#### [Document segment]
########################################
Improvisation and Compositional Process in Karl Naëgelen’s Fenêtre Ovale
 This paper is centred around the analysis of the creative process underlying the genesis of a recent work of music by French composer Karl Naëgelen, Fenêtre Ovale (2011), written in collaboration with two free improvisers active on the Parisian scene, Ève Risser (piano) and Joris Rühl (clarinet). This piece is remarkable in that, contrary to the vast majority of works composed in a so-called “comprovisation” framework, where the interaction between the composed and the improvised elements essentially takes place during the moments of performance, its score never actually requires any act of improvisation from its performers: the relation between improvisation and composition is thus entirely implicit, underlying the creative process itself rather than its product. 
 Using the work’s various sketches, and the numerous improvisations realized by the two musicians over the course of the composition of Fenêtre Ovale, I show that improvisation played three distinct roles in the creative process: 
 1. A role of stimulation: the improvisation enables the generation of new compositional ideas;
 2. An inspirational role: the ideas generated by improvisation are transferred, more or less directly, in the compositional setting;
 3. A role of simulation: the improvisation is used to simulate a certain musical organization and/or to validate or invalidate a given compositional choice.
########################################
#### [Study material]
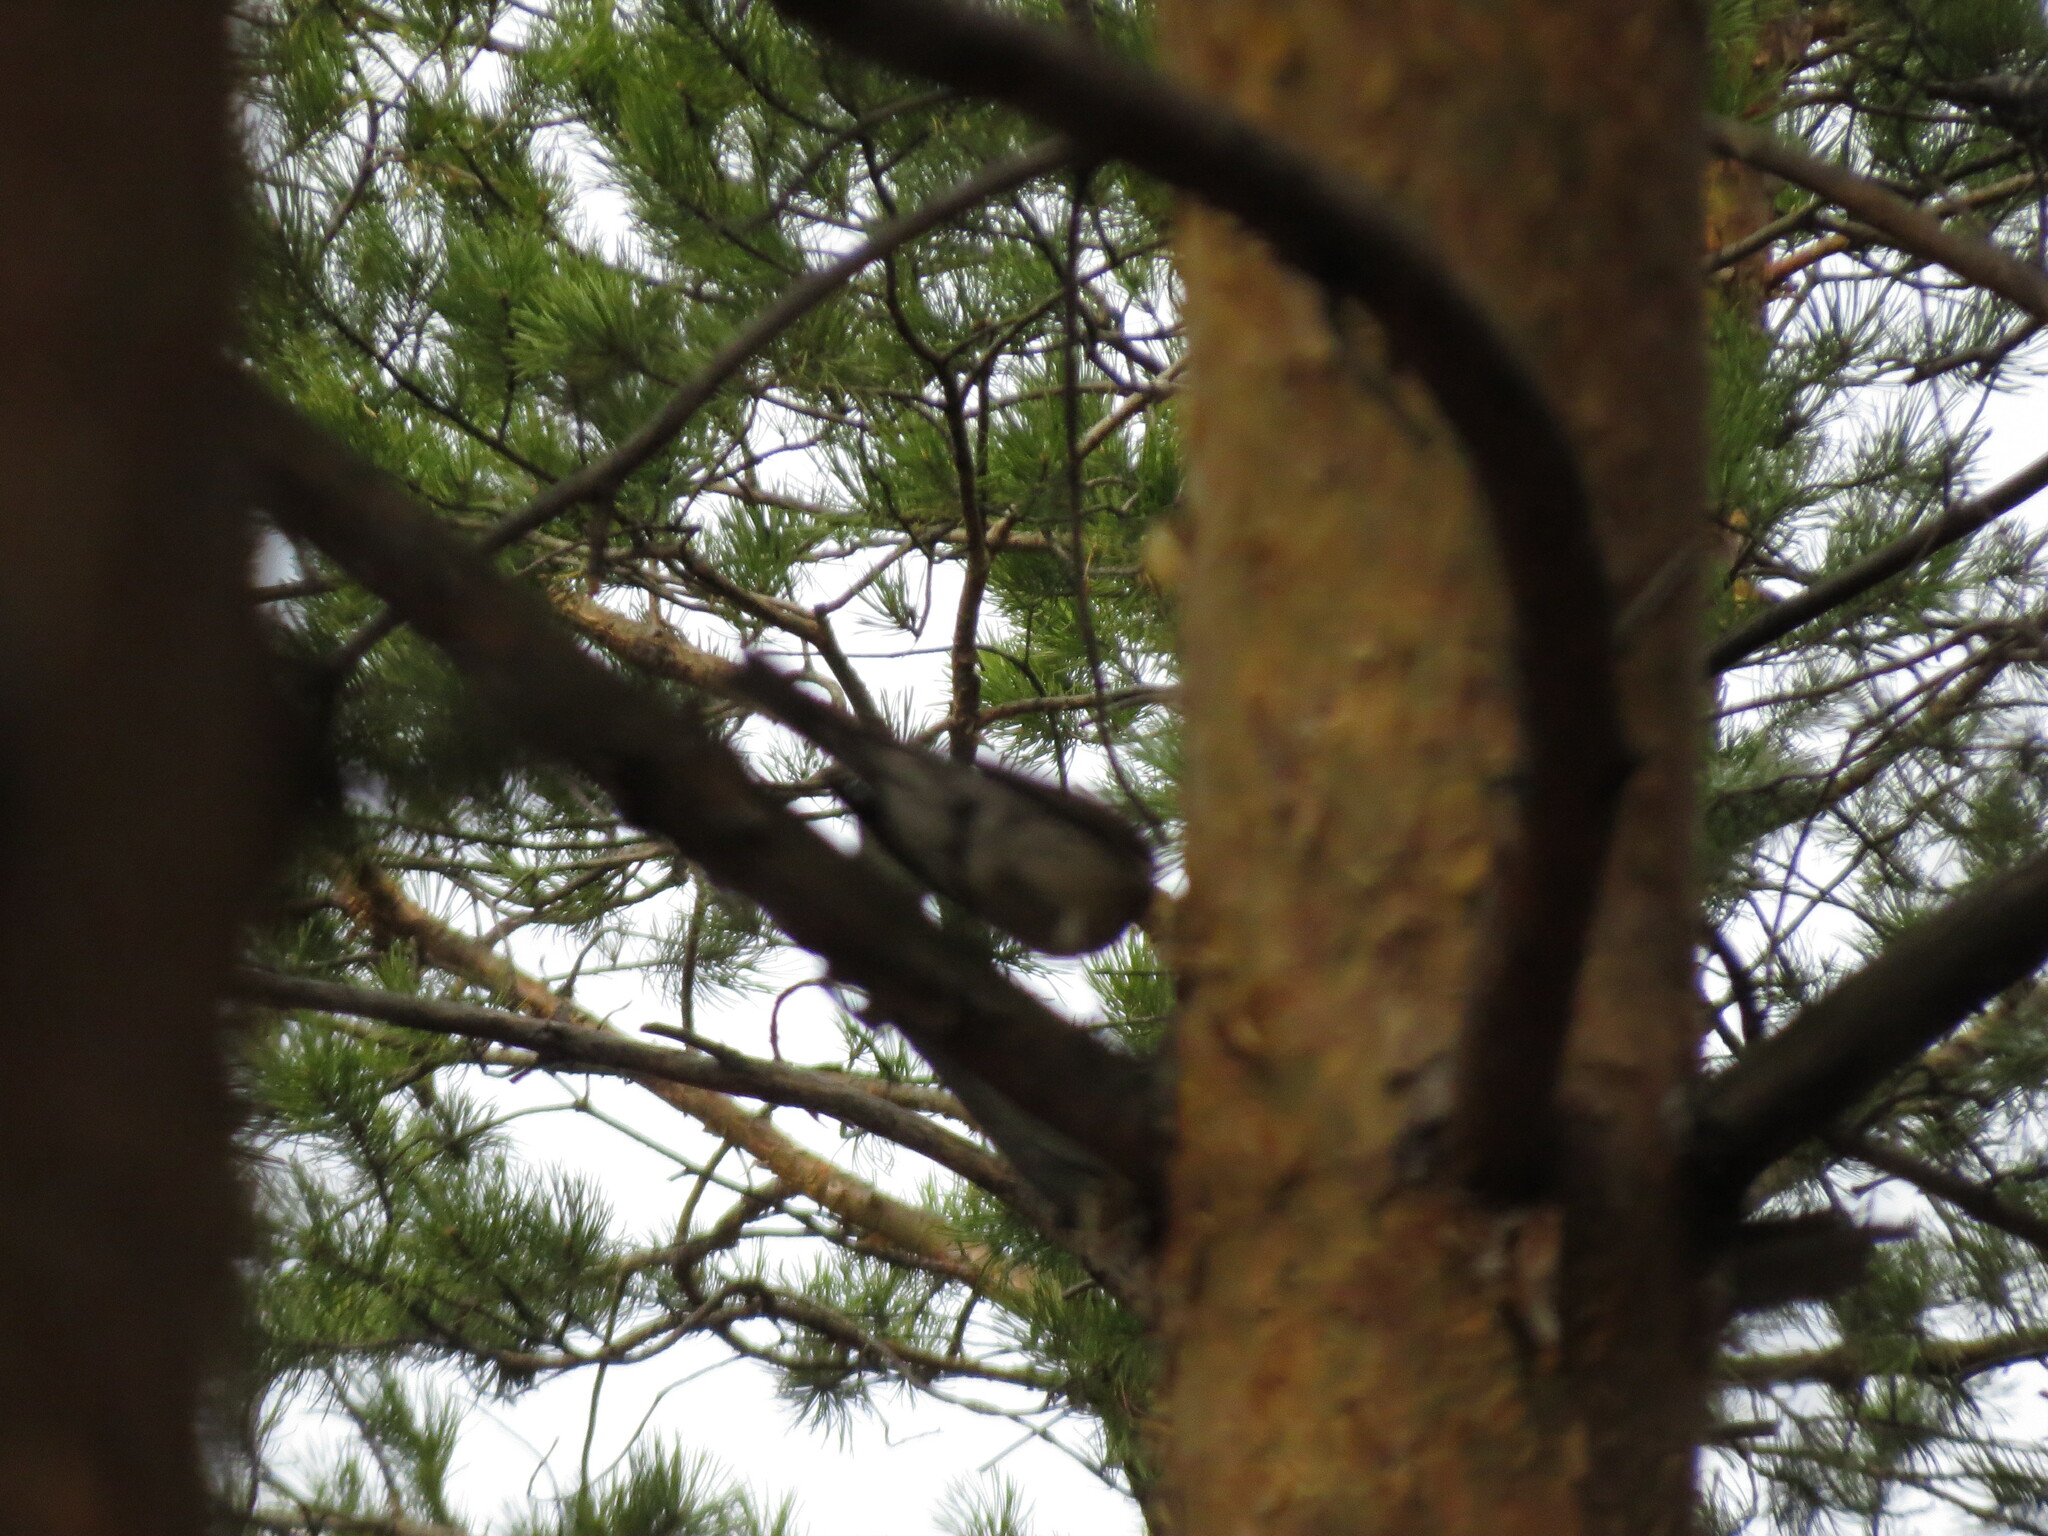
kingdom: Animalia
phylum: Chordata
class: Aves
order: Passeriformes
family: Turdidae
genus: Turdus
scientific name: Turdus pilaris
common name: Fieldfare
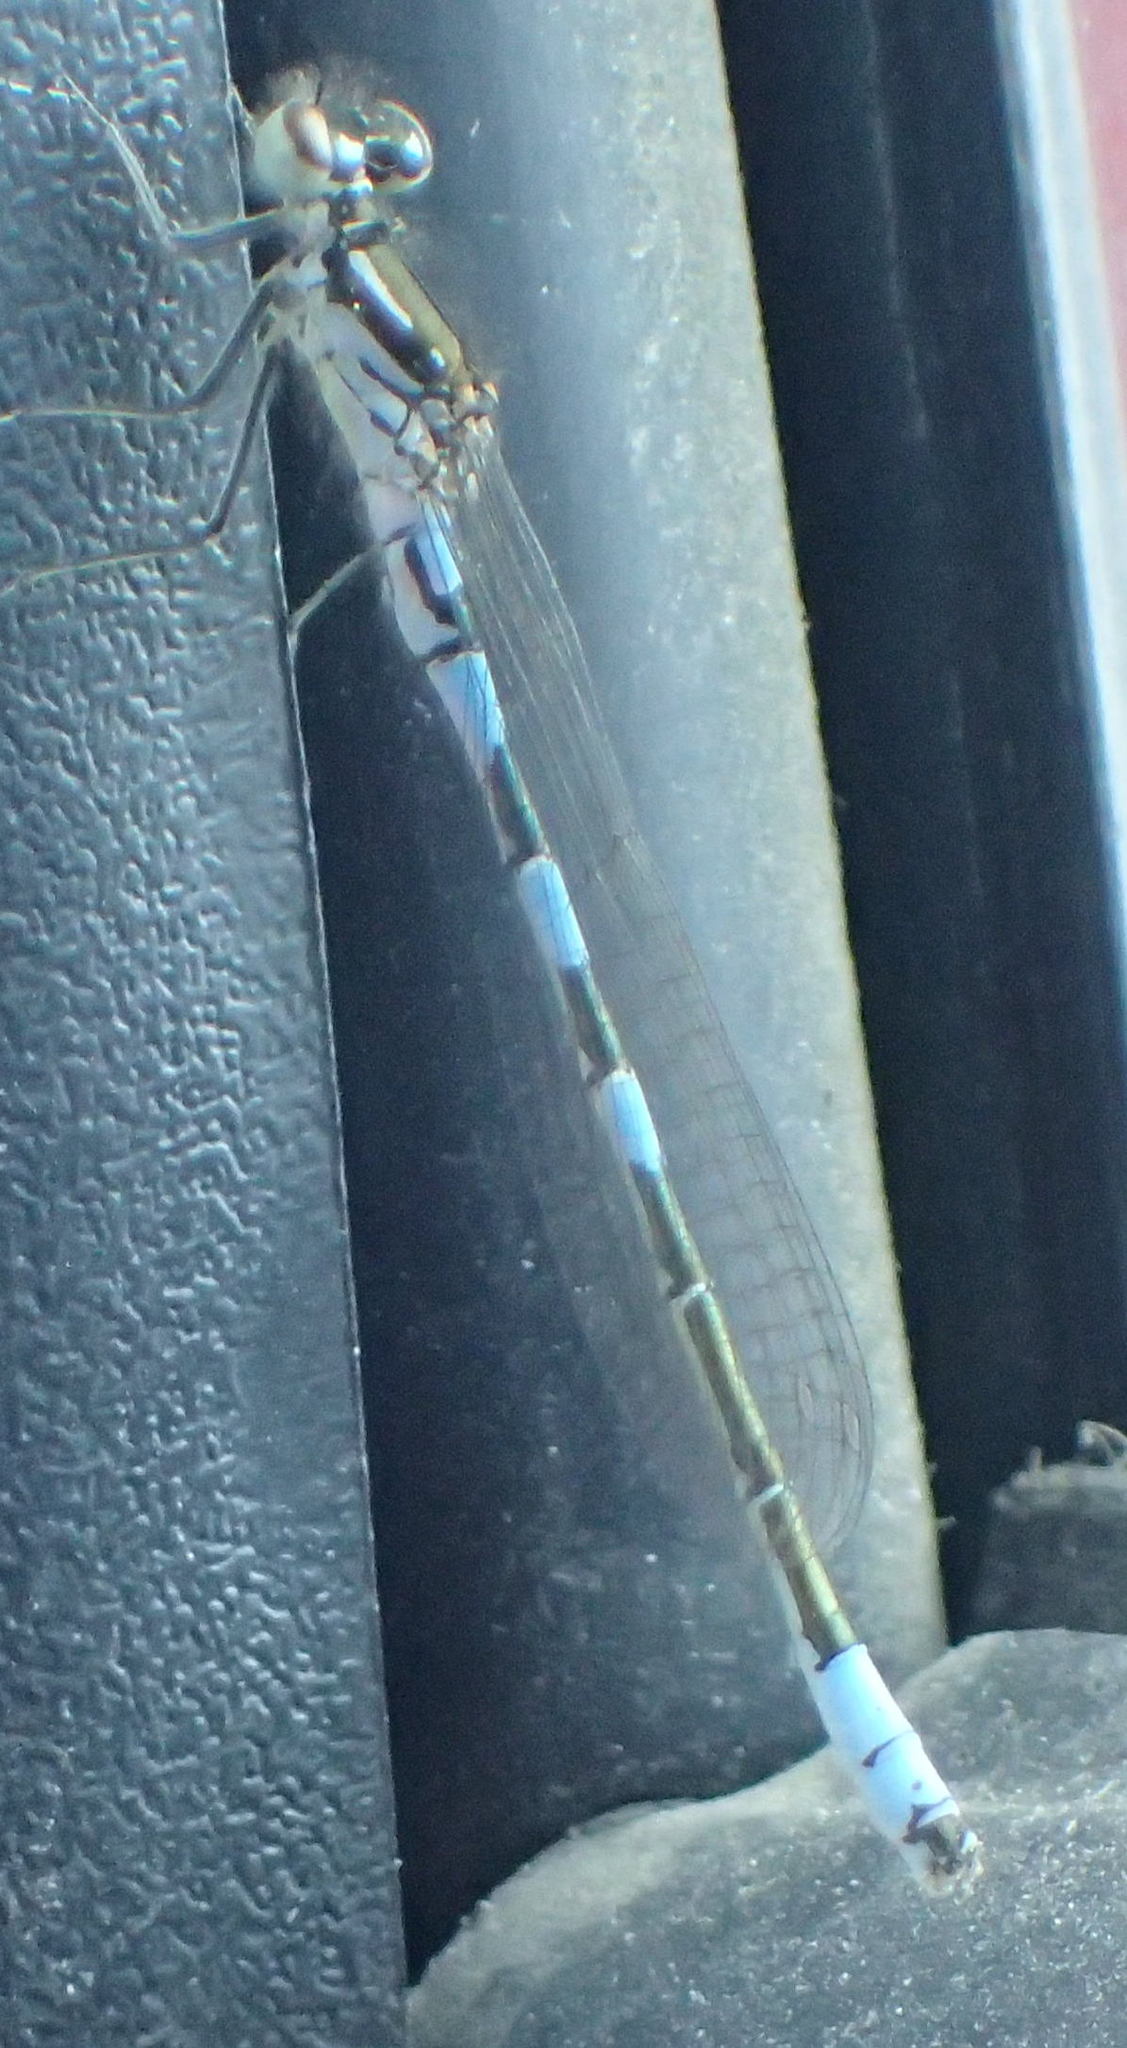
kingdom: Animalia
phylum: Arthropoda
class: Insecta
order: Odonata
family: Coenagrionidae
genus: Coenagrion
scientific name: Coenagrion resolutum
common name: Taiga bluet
########################################
#### [Questions on the material]
a) In the abstract on Fenêtre Ovale, which instrument does Ève Risser play?
b) List the roles that the abstract on Fenêtre Ovale says improvisation played in the creative process.
c) Please extend the abstract on Fenêtre Ovale past its last sentence.
The records come from a separate source that has nothing to do with the abstract on Fenêtre Ovale.

#### [Task-by-task answers]
a) Piano.

b) A role of stimulation, an inspirational role, and a role of simulation.

c)
 But improvisation is also embedded in the compositional project itself at a deeper level: improvisation is indeed used as a model for the composition, which seeks to emulate some of its most notable aesthetic properties. This is mainly done by importing into the score some of the specific instrumental and musical gestures used by the musicians in an improvisational setting. However, this attempt to absorb improvisational gestures into composition is not straightforward: it reveals some of the fundamental differences existing between the compositional gesture and the improviser's gestures. The paper thus concludes by discussing the intrinsic paradoxes and tensions that lie at the heart of such a project.
 
 Improvisation et processus compositionnel dans la genèse de Fenêtre Ovale de Karl Naëgelen
 Cet article s’intéresse au processus de création d’une œuvre récente de Karl Naëgelen, Fenêtre Ovale (2011), qui a été composée en relation étroite avec un duo d’improvisateurs, Ève Risser (piano) et Joris Rühl (clarinette). Cette œuvre est remarquable en ce que, contrairement à la plupart des projets musicaux mêlant composition et improvisation, la confrontation de l’improvisation et de la composition ne se joue pas dans le moment de la restitution de l’œuvre mais bien en amont de la performance, lors de la gestation et de l’élaboration même de l’œuvre.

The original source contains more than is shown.